What to work on
1. According to the passage on emergency room triage, which formula do hospitals in the U.S. usually follow?
2. Rewrite the part of the passage on emergency room triage starting with "Emergency rooms are" and going on through "a triage plan.", swapping "waiting room" for "lobby".
3. Finish out the next part of the passage on emergency room triage, picking up after its last sentence.

Quoted passage
========
If you have a medical emergency, going to the emergency room at the closest hospital probably makes sense. After all, whether you are suffering from a heart attack, stroke, nerve damage or any other serious condition, time is critical. If you do not receive prompt diagnosis and treatment, you may suffer additional injuries or even die.
Emergency rooms are busy places, nowadays. Depending on where you live and the hospital you visit, you may spend many hours in the waiting room. To determine which patients to see first, most hospitals have a triage plan.
According to an emergency medicine report from Doctors Charles Yancey and Maria O’Rourke, hospitals in the U.S. usually follow the START formula. This formula requires simple triage and rapid treatment.
When you go to the ER, you can expect someone to check you in. When this happens, you explain your symptoms. A computer algorithm then determines how quickly you can proceed to the examination room. As you may suspect, this algorithm is not always correct.
========
Items listed in a dataset:

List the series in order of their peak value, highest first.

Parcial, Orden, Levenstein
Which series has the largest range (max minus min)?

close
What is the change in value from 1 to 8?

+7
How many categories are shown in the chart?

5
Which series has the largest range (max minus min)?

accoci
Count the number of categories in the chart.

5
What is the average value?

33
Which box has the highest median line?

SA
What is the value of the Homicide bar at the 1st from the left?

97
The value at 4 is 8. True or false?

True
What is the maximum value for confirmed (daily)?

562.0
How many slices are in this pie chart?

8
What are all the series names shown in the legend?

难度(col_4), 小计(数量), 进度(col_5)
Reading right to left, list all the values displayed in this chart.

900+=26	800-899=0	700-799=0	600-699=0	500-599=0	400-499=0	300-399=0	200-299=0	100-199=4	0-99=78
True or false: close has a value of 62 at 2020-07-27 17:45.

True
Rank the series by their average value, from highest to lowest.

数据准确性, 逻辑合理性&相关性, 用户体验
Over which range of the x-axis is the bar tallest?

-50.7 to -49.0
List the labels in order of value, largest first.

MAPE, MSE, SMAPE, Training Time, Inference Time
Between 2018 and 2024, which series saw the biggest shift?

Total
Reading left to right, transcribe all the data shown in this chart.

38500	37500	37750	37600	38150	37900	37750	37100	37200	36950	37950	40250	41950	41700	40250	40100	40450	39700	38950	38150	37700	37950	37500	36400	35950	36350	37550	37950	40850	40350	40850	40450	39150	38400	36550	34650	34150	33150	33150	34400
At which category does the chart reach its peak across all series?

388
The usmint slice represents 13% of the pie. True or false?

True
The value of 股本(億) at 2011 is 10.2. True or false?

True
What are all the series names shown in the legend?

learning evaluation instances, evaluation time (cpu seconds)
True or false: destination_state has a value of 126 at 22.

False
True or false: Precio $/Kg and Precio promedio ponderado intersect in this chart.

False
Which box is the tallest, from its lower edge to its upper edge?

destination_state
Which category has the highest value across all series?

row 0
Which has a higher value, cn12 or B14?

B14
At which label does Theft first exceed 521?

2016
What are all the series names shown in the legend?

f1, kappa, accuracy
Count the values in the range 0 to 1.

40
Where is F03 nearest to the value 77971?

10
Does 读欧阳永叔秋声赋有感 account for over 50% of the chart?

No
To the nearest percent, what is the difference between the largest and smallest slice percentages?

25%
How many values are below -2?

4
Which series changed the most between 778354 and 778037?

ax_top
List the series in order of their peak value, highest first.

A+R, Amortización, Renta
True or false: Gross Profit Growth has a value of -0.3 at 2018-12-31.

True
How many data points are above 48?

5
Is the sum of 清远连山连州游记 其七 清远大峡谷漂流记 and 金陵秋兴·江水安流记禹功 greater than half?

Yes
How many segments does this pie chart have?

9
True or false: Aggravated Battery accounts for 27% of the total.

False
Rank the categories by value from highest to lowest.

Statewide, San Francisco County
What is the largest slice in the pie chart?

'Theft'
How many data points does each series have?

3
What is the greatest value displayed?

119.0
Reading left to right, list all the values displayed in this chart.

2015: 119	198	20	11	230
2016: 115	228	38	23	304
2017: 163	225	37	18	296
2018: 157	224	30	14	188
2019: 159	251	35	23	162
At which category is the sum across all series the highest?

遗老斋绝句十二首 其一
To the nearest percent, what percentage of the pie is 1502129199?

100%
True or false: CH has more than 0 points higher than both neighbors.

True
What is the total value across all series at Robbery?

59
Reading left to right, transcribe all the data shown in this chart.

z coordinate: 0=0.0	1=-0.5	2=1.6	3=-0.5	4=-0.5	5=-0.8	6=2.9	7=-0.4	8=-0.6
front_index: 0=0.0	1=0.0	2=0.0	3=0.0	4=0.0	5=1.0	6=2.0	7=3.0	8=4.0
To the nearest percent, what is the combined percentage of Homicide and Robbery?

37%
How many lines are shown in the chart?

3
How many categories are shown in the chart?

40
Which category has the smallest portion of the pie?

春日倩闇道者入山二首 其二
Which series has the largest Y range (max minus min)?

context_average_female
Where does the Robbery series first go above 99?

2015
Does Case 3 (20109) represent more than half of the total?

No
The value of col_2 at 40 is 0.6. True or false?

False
========
Replies
1. Hospitals in the U.S. usually follow the START formula.

2.
Emergency rooms are busy places, nowadays. Depending on where you live and the hospital you visit, you may spend many hours in the lobby. To determine which patients to see first, most hospitals have a triage plan.

3.
Even if you are in considerable pain, some illnesses and injuries do not require immediate treatment. Nevertheless, if you have certain conditions, you may be at risk of worsening health. Therefore, it may be wise to take someone with you to the ER who can advocate for your health care interests.
Even when you are in the waiting room, the hospital has some duty to care for you. Ultimately, if you suffer additional harm due to a long wait in the ER, you may have grounds to pursue financial compensation.